* Data for processing:
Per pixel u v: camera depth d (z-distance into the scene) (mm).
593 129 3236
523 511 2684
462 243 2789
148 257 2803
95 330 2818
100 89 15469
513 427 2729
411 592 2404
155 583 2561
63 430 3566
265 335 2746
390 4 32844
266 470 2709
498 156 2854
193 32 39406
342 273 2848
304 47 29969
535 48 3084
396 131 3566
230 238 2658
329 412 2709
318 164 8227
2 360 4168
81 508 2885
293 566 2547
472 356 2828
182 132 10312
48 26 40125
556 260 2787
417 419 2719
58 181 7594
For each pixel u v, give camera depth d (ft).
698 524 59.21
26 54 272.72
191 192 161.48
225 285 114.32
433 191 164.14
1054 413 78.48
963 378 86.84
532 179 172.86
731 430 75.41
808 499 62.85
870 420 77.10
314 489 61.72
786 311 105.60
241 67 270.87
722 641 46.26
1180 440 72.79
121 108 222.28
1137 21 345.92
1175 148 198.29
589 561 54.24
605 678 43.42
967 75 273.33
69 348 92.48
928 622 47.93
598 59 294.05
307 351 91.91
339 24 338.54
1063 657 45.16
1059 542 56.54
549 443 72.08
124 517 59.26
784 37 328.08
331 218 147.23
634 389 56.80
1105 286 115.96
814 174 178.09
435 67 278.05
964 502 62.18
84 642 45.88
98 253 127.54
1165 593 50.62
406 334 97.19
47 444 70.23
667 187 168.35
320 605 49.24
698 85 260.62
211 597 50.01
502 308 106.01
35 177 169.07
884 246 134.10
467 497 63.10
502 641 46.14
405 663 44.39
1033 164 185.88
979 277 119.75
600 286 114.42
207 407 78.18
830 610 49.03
...
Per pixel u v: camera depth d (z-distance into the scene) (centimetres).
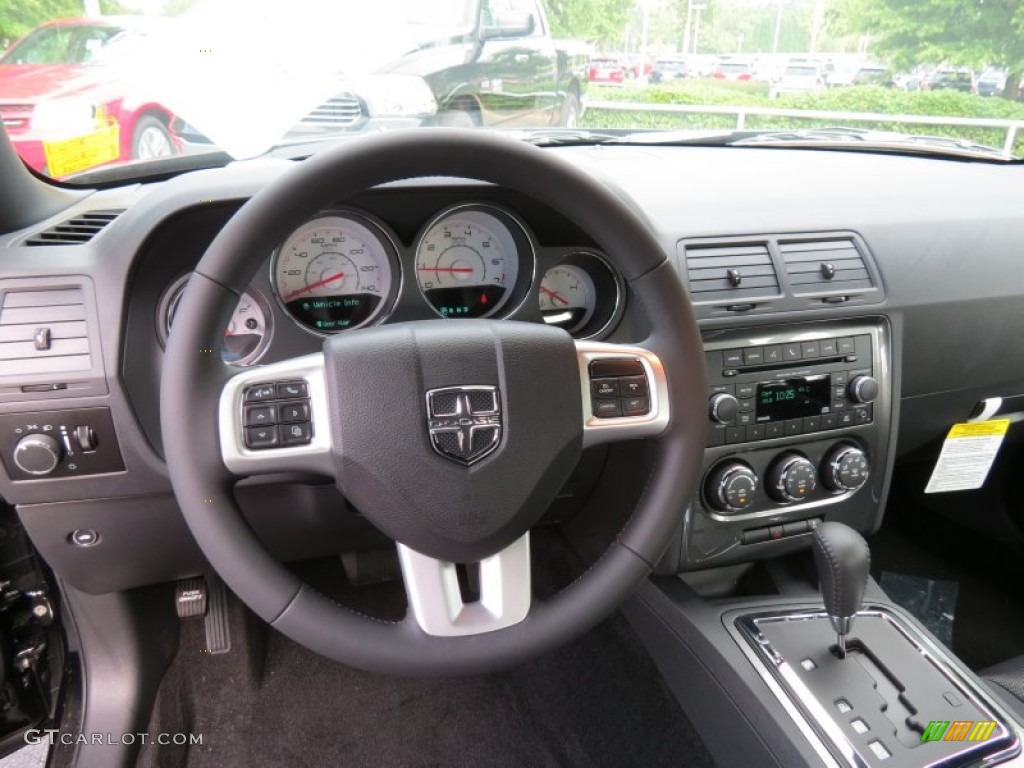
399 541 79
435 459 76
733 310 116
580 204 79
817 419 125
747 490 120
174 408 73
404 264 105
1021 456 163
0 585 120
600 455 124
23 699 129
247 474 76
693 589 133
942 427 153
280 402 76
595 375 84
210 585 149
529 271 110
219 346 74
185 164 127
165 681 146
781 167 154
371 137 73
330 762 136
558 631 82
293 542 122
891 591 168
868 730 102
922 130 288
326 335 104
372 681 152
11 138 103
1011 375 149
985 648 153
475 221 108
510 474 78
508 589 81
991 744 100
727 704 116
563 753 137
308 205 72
---
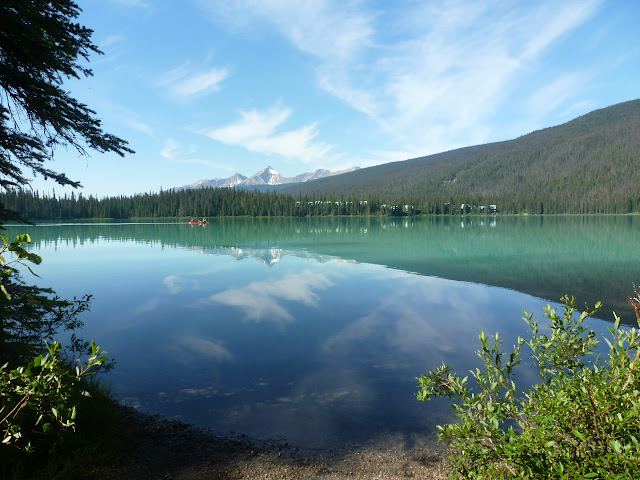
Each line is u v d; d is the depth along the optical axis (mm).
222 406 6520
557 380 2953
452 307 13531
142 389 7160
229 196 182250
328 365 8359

* Your objective: Go to the line with "98 253 127.54" in the entries above and repeat every line from there through the line with "830 610 49.03", exactly and with no other text.

* Task solution:
98 253 127.54
1165 593 50.62
406 334 97.19
47 444 70.23
667 187 168.35
320 605 49.24
698 85 260.62
211 597 50.01
502 308 106.01
35 177 169.07
884 246 134.10
467 497 63.10
502 641 46.14
405 663 44.39
1033 164 185.88
979 277 119.75
600 286 114.42
207 407 78.18
830 610 49.03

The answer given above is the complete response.